Ben Kingsley: The Sopranos (2006)
Kingsley is very much in Hollywood luvvie mode here, not Don “Sexy Beast” Logan mode. He’s approached to star in Christopher Moltisanti’s film Cleaver but is unimpressed by the idea. His dismissive tone leads to Christopher reverting to gangster type – as Kingsley’s fellow guest star Lauren Bacall discovers to her cost.
Kylie Minogue: Doctor Who (2007)
Created specifically for Minogue by Russell T Davies, waitress Astrid Peth was a very temporary companion for David Tennant’s Doctor in the 2007 Christmas special. Although we barely got to know Astrid, she still managed to save the world. Even then, reviews were mixed. Tough crowd.
Taylor Swift: New Girl (2013)
Part of Swift’s appeal is her quality of being simultaneously striking and deeply normal. So her brief cameo in New Girl – where she suddenly upends Cece and Shivrang’s wedding by declaring her feelings for Shivrang – worked perfectly. Her appearance provided both a startled jolt and a knowing smile.
Brian Eno: Father Ted (1998)
The “blink and you’ll miss it” quality of this cameo adds to its appeal. In the last ever episode of Father Ted, “Father Brian Eno”, as he’s introduced, is on screen for a couple of seconds.
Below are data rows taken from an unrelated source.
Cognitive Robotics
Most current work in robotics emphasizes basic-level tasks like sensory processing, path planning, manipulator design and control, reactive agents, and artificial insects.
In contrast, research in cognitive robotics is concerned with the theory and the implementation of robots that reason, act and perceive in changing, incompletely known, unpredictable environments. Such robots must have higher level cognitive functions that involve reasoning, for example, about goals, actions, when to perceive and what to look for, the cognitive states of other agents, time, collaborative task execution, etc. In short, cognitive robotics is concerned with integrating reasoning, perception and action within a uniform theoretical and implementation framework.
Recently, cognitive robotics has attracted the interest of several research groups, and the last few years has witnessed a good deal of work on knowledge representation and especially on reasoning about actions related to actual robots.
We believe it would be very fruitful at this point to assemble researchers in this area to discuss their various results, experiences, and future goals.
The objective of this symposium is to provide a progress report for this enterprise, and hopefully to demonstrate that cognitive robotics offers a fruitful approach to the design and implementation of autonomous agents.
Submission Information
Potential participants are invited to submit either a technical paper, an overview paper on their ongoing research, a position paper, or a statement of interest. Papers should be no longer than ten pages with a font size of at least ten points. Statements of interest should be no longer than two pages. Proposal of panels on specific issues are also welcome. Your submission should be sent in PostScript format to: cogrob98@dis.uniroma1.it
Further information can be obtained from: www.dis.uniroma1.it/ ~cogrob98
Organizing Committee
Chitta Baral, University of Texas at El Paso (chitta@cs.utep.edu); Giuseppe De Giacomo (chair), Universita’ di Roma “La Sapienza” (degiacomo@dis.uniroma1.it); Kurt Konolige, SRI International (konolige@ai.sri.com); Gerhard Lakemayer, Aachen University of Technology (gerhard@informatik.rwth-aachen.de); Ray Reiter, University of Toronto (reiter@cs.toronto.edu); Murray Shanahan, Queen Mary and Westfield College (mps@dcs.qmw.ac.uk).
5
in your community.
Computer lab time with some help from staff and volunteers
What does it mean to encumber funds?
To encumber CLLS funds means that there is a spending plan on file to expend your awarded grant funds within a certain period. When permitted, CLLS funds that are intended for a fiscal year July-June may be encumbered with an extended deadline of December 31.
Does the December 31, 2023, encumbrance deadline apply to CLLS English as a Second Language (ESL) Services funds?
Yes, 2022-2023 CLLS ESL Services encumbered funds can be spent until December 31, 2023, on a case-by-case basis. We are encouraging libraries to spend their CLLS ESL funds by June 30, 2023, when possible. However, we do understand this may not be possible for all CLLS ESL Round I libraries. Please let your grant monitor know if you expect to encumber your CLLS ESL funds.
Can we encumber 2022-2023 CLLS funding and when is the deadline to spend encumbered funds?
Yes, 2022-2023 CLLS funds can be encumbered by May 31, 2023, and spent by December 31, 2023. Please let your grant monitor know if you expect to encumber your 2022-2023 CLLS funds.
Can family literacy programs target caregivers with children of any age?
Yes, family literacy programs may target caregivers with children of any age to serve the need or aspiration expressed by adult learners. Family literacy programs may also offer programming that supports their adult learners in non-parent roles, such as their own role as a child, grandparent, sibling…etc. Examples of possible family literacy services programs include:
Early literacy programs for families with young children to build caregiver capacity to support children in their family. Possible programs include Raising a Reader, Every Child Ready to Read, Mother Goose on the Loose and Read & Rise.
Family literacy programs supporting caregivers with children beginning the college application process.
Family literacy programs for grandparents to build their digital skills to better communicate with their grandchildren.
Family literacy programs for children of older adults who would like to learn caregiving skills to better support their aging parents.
In pre-streaming days, when watching something again meant waiting for a repeat, you might even wonder if it happened at all.
Serena Williams: Law & Order – Special Victims Unit (2004)
Much as The Bill was an essential stamp in any young British actor’s passport, so it was in the US with Law & Order. The show always liked a cameo, too – but even viewers used to surprising guest appearances did a double take when tennis star Serena Williams turned up, playing a basketball player and revenge porn victim.
Brad Pitt: Friends (2001)
The premise for this cameo was that Will (Pitt) was an old school friend whose dislike of Rachel had led to him start a rumour that she was intersex. It is offensive and surprising in equal measure, but back in 2001 the main source of intrigue was the fact that Jennifer Aniston was starring opposite her real-life husband.
Graeme Souness: Boys from the Blackstuff (1982)
“You look like me. Magnum, as well.” The nightclub encounter between Bernard Hill’s tragic hero Yosser Hughes and Liverpool FC’s moustachioed hard man Graeme Souness is both funny and deeply sad. Hughes is a desperate man, robbed of agency and identity by forces beyond his control; Souness is both a point of aspiration and a focus for his anger.